Excellent as victim. A+ victim. Can work the acceptable hours. This man would be perfect as victim. He is mild and submissive, not at all academic. . . . Worked on the railroad for 25 years and is completely reliable. The only trouble is he cannot act too well in my estimation, but can train. Has 8 children. Easy to get along with.
24

It was hardly an audition; in fact, Milgram seemed quite happy to overlook McDonough’s poor acting skills. He was just thrilled that McDonough so closely resembled what he must have felt was the perfect “victim”—an amiable, not very intelligent-looking man, the sort who would submit to being strapped into the chair without protest and whose mistakes on a fairly simple learning test would not arouse suspicion. The mention of McDonough’s eight children and his reliability could suggest that Milgram was looking for a man who needed the money and would be less likely to withdraw if he found the work distasteful, but it’s likely, too, that Milgram selected McDonough because he fit Milgram’s view of what an “average” New Haven working man was like. McDonough was in fact an executive with the railroad, occupying a position of responsibility and authority.

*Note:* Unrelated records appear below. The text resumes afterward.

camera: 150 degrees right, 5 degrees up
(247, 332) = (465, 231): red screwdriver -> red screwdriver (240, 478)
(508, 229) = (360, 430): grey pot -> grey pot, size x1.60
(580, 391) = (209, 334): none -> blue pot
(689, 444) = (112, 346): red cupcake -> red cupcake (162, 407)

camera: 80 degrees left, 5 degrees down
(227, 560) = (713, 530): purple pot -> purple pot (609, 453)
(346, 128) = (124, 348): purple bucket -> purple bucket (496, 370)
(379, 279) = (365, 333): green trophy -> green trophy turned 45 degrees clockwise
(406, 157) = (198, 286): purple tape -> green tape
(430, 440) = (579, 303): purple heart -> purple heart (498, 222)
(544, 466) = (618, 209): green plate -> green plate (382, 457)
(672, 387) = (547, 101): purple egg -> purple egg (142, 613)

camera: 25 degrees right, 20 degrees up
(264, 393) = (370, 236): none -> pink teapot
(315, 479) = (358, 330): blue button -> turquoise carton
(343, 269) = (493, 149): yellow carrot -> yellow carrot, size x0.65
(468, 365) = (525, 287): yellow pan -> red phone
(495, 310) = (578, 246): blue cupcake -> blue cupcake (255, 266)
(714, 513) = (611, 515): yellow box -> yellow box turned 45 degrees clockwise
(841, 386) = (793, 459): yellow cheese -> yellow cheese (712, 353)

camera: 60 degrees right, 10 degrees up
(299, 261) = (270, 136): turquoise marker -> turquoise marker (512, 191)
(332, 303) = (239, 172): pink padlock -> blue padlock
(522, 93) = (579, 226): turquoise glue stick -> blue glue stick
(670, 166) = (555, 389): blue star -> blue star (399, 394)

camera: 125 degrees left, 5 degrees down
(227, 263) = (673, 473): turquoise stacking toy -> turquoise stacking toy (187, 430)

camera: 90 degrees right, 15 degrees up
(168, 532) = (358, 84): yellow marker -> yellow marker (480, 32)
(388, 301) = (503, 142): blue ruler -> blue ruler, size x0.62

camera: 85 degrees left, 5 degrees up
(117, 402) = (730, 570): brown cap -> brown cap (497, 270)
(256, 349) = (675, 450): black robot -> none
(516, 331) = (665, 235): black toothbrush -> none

It seems that Milgram’s theatrical flair overtook his scientific objectivity in his choice of actors. In a kind of mirror image of the results he was looking for, Milgram cast as his experimenter a man who would command obedience and in the role of the “victim” a man who looked sure to obey. He seemed unaware of how his vision was influencing his experimental design.

Milgram trained the actors himself. He wanted to make sure that they and the script were as convincing as possible. He noted, “It took a tremendous amount of rehearsal. Two full weeks with constant screaming on my part, constant.”
25
Williams’s script was a densely typed ten pages that began when the subject arrived, and ended at the point where the “memory and learning test” started. McDonough’s script was straightforward—a series of protests, cries, and screams cued to voltages on the machine. Williams’s delivery had to be rapid to get through ten pages of instructions and directions before the test began, a practice that, combined with his authoritative manner and tone, discouraged objections. Milgram rehearsed with McDonough until his “cries of agony were truly piercing.”